# Australian Hunting Red Deer pics



## Stihlman441 (May 26, 2009)

Red Deer from South Australia


----------



## Metals406 (May 26, 2009)

Nice! Didn't think you fellas did that much hunting?!


----------



## yooper (May 26, 2009)

Great photos! After all the crap Ekka spews on here about how great Australia is without guns I didnt even think you could hunt there! Enjoy the meat! Glad you can hunt!


----------



## Stihlman441 (May 26, 2009)

yooper said:


> Great photos! After all the crap Ekka spews on here about how great Australia is without guns I didnt even think you could hunt there! Enjoy the meat! Glad you can hunt!



Plenty of hunting ,mainly vermin rabbits,foxes,pigs,goats,horses,donkeys,all types of deer,ducks,buffalo ect.


----------



## stihl sawing (May 26, 2009)

Nice deer, Are they good eating.


----------



## wampum (May 26, 2009)

Stihlman441 said:


> Plenty of hunting ,mainly vermin rabbits,foxes,pigs,goats,horses,donkeys,all types of deer,ducks,buffalo ect.

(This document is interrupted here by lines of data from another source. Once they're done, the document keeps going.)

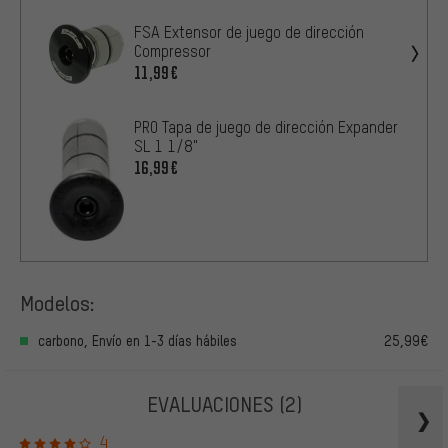
FSA Extensor de juego de dirección
Compressor
11,99€
PRO Tapa de juego de dirección Expander
SL 1 1/8"
16,99€
Modelos:
carbono, Envío en 1-3 días hábiles
25,99€
EVALUACIONES
(2)
4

I saw on the TV the other night where those rabbit grow like crazy,as do other non native species to your country. How big a problem are they and the other non natives?


----------



## Stihlman441 (May 27, 2009)

stihl sawing said:


> Nice deer, Are they good eating.



Yep id say venison is much the same all over.


----------